- Opening Delimiter -

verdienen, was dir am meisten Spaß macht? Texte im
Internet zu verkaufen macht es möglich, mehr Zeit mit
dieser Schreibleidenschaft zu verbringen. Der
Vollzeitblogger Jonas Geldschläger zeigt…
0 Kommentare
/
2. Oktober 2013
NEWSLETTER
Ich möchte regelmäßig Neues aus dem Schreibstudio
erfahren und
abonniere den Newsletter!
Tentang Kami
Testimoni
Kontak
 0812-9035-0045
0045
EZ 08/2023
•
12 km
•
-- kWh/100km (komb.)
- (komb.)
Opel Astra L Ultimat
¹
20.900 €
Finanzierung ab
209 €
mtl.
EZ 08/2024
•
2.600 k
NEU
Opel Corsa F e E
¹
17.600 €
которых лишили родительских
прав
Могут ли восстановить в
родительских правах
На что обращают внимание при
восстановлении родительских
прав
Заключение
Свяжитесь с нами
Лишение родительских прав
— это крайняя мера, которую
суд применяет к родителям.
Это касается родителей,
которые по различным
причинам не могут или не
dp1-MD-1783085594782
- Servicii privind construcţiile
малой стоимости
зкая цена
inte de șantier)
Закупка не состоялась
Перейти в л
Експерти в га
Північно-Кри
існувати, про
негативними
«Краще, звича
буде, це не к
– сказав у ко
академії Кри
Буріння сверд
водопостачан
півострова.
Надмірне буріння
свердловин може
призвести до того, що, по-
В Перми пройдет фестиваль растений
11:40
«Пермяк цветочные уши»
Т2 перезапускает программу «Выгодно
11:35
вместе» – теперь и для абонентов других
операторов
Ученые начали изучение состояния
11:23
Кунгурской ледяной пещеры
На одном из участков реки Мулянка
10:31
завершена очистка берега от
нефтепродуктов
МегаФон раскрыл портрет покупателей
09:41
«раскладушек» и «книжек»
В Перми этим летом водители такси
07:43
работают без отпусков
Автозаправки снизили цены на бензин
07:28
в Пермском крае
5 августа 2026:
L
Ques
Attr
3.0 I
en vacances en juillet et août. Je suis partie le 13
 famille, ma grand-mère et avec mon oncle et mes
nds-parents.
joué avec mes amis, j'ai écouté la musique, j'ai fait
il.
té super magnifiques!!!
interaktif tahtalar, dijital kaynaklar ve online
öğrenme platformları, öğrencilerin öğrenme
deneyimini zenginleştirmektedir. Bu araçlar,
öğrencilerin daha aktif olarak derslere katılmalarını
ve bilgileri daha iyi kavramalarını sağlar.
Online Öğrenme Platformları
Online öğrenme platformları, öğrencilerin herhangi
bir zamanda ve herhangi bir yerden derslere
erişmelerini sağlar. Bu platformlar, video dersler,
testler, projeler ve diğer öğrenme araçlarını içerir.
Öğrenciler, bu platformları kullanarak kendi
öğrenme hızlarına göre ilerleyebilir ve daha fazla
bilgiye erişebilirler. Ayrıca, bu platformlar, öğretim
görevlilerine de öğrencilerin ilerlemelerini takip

- Closing Delimiter -

» Directions: Extract the text of the items word for word, starting from the very first line and ending with the line that contains "Finanzierung ab", that line included.

» Task solution:
verdienen, was dir am meisten Spaß macht? Texte im
Internet zu verkaufen macht es möglich, mehr Zeit mit
dieser Schreibleidenschaft zu verbringen. Der
Vollzeitblogger Jonas Geldschläger zeigt…
0 Kommentare
/
2. Oktober 2013
NEWSLETTER
Ich möchte regelmäßig Neues aus dem Schreibstudio
erfahren und
abonniere den Newsletter!
Tentang Kami
Testimoni
Kontak
 0812-9035-0045
0045
EZ 08/2023
•
12 km
•
-- kWh/100km (komb.)
- (komb.)
Opel Astra L Ultimat
¹
20.900 €
Finanzierung ab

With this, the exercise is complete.